After this process, a body consists only of variable definitions and expressions in their fully expanded core forms. These are further processed for evaluation in groups as follows. An expanded body has the form

variable definition–expression group ... expression

The expression is referred to as the final expression of the body. A variable definition–expression group has the form

variable definition ... expression

A variable definition is any implementation-dependent core form which is a definition form for variables. The expressions of a variable definition–expression group are referred to as the non-final expressions of the body. It is a syntax violation if the expanded content of a body does not conform to these rules.

Each variable definition–expression group is converted into the equivalent of a letrec*-values (see section ???) for the variable definitions in that group, although this letrec*-values does not contain a body itself but only a sequence of expressions, which are evaluated from left to right. The sequence of expressions consists of the expressions within the respective variable definition–expression group, followed by the corresponding conversion of the next variable definition–expression group, or by the final expression if there are no further variable definition–expression groups. Implementations should signal a syntax violation if the expansion of the right-hand side of any variable definition, or the expansion of any expression, refers to the name of any identifier which is a variable defined by a variable definition–expression group which is to the right of the variable definition–expression group in which it appears.

RationaleScheme has traditionally only allowed a single group of definitions at the head of a body, followed by at least one expression. Experience has shown that it is often useful to be able to mix the two types of forms in bodies, especially for error checking and logging of intermediate results. However, typical optimized implementation techniques for the semantics of the letrec or letrec* underlying a traditional Scheme body work only when the right-hand sides of definitions, and by extension the entire block of definitions, are free of side-effects or uses of first-class continuations. Since non-final expressions in a body are only useful for their side-effects or continuation invocations, simply incorporating expressions into the sequence of letrec* bindings invariably inhibits these optimizations. The compilation scheme described here provides the convenience of mixing definitions and expressions in any order, while ultimately grouping the definitions so that optimization can still happen as in implementations of previous revisions of this report. Since the expander still treats syntax keyword bindings throughout the whole body as belonging to a single region, and implementations should treat attempts at forward reference to a variable defined in a future group of definitions and expressions as a syntax violation, the property that a body is a single region for bindings is maintained: the only practical restriction is that it is not possible to create mutually-recursive definitions between distinct variable definition–expression groups, which is necessary to ensure each letrec*-values equivalent form in the transformed body can still be optimized.

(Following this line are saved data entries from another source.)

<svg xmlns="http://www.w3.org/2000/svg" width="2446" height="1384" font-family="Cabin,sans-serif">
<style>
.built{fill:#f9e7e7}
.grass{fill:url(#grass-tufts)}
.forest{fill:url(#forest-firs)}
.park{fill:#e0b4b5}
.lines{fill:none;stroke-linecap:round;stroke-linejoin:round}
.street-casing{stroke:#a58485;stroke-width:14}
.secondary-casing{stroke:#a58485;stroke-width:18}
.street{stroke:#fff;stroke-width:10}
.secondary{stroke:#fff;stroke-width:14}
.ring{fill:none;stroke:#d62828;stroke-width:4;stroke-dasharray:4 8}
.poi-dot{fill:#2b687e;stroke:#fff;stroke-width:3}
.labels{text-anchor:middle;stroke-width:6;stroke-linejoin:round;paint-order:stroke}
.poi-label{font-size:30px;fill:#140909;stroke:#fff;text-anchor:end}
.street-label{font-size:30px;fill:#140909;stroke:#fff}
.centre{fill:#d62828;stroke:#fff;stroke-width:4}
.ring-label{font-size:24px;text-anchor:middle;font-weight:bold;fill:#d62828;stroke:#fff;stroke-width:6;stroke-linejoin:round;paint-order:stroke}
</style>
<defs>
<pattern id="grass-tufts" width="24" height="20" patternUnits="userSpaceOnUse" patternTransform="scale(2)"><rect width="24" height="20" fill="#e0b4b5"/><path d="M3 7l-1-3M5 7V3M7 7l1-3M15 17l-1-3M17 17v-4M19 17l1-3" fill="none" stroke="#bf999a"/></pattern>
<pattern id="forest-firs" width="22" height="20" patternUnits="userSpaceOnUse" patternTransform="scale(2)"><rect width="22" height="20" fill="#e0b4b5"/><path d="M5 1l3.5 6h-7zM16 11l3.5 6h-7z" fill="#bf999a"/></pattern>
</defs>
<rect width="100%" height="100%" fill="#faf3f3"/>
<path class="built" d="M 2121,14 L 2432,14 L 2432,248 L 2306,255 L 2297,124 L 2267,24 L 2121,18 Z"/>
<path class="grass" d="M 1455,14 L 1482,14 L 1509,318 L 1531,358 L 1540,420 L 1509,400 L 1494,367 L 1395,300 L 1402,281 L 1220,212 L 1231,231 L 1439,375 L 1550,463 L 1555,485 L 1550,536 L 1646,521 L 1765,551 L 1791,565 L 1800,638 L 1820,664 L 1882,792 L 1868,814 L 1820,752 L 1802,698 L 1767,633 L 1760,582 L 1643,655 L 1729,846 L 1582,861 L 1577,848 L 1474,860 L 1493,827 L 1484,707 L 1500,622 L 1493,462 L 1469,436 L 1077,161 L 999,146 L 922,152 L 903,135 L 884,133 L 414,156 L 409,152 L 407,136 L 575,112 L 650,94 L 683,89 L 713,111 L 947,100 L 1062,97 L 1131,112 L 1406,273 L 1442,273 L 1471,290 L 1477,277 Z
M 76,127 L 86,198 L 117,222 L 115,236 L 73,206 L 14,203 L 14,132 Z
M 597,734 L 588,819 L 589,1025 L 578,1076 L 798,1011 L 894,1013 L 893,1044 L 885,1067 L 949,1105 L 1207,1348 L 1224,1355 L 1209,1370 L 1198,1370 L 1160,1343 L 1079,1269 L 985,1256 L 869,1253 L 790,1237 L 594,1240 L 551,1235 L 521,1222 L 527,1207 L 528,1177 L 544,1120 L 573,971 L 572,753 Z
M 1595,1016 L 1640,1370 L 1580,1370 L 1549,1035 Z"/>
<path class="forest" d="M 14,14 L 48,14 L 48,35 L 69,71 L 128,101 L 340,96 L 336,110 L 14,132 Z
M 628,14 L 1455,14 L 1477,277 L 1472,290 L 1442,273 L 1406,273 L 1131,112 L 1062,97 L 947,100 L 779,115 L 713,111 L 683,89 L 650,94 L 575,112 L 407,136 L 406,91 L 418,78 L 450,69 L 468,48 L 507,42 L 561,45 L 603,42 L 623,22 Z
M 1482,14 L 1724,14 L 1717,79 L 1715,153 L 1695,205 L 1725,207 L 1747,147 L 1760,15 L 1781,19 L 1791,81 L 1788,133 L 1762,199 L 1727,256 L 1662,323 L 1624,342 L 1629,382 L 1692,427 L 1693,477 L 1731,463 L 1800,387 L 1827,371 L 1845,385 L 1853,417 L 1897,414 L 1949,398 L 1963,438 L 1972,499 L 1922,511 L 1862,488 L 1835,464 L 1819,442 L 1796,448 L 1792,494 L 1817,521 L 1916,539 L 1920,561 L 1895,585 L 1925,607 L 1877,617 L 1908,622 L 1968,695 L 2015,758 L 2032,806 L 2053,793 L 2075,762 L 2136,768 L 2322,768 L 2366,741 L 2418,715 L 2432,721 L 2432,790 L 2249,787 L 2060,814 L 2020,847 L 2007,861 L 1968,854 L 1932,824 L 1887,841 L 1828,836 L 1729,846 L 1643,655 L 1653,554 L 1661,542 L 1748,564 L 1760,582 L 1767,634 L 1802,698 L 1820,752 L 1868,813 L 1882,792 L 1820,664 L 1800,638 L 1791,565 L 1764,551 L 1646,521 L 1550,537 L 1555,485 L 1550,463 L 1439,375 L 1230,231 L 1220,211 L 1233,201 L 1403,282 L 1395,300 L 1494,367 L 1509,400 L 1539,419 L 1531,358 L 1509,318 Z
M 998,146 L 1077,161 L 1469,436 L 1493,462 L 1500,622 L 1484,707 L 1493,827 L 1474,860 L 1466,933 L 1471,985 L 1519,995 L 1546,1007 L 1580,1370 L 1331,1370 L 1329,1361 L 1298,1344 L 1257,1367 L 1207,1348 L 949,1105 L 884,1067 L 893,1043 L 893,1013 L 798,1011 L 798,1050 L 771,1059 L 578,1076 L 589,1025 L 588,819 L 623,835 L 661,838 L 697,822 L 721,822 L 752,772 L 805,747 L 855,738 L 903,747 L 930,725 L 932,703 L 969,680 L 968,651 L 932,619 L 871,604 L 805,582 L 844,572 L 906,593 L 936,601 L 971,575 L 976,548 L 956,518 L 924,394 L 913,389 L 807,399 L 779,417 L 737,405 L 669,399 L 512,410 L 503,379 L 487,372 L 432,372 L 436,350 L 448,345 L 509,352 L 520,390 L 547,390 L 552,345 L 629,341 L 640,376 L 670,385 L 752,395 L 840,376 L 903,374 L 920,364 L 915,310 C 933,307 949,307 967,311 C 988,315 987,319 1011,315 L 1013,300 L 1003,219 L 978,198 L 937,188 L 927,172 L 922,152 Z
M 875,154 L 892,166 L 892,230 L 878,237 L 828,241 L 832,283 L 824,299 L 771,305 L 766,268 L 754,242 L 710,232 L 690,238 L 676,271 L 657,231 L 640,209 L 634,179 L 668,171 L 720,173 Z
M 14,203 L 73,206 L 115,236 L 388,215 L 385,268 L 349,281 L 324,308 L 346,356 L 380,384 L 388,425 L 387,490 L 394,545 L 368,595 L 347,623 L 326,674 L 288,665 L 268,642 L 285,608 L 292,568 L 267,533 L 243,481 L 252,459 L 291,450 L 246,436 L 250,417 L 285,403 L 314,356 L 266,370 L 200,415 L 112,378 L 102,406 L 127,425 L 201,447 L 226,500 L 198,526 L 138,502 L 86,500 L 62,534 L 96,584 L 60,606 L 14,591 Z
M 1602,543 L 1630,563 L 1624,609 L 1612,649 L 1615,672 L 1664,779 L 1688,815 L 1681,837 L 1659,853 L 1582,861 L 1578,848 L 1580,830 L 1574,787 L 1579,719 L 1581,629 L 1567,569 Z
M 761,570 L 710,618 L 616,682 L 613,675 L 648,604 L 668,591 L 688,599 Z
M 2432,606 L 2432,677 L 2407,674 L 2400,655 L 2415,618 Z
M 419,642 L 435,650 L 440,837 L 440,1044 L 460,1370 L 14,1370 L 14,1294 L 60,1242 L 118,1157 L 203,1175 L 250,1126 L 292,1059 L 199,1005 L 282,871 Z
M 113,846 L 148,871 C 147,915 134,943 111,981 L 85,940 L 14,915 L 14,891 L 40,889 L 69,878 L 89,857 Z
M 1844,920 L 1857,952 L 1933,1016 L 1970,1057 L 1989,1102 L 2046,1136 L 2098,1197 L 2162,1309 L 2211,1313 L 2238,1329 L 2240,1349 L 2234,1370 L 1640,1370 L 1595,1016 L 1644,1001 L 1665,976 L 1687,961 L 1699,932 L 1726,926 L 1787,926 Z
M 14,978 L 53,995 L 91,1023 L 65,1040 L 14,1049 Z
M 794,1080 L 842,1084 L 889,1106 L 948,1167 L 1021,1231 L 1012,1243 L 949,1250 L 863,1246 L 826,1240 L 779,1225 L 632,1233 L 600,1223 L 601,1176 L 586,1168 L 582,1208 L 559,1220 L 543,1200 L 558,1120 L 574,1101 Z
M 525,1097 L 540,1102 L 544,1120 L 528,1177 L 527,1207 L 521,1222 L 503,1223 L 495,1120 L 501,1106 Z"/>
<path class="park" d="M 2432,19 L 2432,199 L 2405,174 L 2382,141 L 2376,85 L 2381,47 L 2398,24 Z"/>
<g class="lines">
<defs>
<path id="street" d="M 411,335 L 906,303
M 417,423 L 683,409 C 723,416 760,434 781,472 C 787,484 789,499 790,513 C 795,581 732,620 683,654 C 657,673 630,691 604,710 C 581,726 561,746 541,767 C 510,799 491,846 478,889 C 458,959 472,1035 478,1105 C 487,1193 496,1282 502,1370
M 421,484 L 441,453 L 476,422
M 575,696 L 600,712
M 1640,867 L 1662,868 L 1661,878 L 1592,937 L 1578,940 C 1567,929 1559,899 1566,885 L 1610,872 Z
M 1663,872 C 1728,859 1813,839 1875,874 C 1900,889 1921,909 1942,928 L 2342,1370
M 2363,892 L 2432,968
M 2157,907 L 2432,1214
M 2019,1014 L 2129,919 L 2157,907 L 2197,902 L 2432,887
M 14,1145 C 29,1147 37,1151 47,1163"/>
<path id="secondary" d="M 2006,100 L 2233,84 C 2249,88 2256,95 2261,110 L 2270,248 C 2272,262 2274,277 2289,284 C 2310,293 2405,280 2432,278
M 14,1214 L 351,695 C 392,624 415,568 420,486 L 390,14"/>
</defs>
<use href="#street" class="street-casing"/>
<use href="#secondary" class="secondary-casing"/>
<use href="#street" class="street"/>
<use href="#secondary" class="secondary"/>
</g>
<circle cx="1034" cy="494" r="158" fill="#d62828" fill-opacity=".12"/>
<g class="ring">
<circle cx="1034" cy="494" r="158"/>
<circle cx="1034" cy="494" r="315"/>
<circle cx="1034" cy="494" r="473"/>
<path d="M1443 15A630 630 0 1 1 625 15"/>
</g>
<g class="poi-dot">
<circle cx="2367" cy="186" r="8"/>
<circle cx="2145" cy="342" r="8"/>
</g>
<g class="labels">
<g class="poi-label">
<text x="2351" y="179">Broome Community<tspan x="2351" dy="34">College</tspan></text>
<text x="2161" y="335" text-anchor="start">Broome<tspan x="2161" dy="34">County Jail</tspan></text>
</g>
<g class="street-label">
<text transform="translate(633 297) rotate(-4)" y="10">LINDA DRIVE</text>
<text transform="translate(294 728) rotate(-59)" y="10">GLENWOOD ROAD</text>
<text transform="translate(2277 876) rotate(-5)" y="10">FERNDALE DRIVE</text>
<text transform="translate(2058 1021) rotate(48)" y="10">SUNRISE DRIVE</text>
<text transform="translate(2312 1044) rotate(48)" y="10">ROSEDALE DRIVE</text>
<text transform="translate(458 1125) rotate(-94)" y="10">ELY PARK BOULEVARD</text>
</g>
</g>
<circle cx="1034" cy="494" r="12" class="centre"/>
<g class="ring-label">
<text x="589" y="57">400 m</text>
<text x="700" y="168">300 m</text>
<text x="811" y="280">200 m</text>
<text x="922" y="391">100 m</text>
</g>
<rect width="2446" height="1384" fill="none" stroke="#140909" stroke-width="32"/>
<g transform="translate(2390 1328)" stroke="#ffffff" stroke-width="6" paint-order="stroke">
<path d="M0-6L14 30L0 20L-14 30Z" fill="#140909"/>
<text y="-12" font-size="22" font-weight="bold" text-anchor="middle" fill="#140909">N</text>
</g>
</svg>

The working group is unsatisfied with the creation of implicit lexical contours by variable definition–expression groups, especially considering the behaviour of identifier syntax defined in the body (which may inadvertently flout good Scheme style by not behaving exactly like a variable) and the behaviour of macros which may expand to a combination of a definition and an expression. The R⁶RS program body semantics are also problematic for the optimization-related reasons described above in the rationale. Further, with semantics derived from those of R⁶RS program bodies, it would not be safely possible to use continuations to return twice from any expression in a body before that body’s final definition. (The R⁶RS encourages implementations to raise a violation exception in this case.) Note that the permissive provision above implies that implementations which take advantage of it cannot impose such a restriction on multiple return from expressions.

The working group is especially keen to receive feedback on this matter from the Scheme community.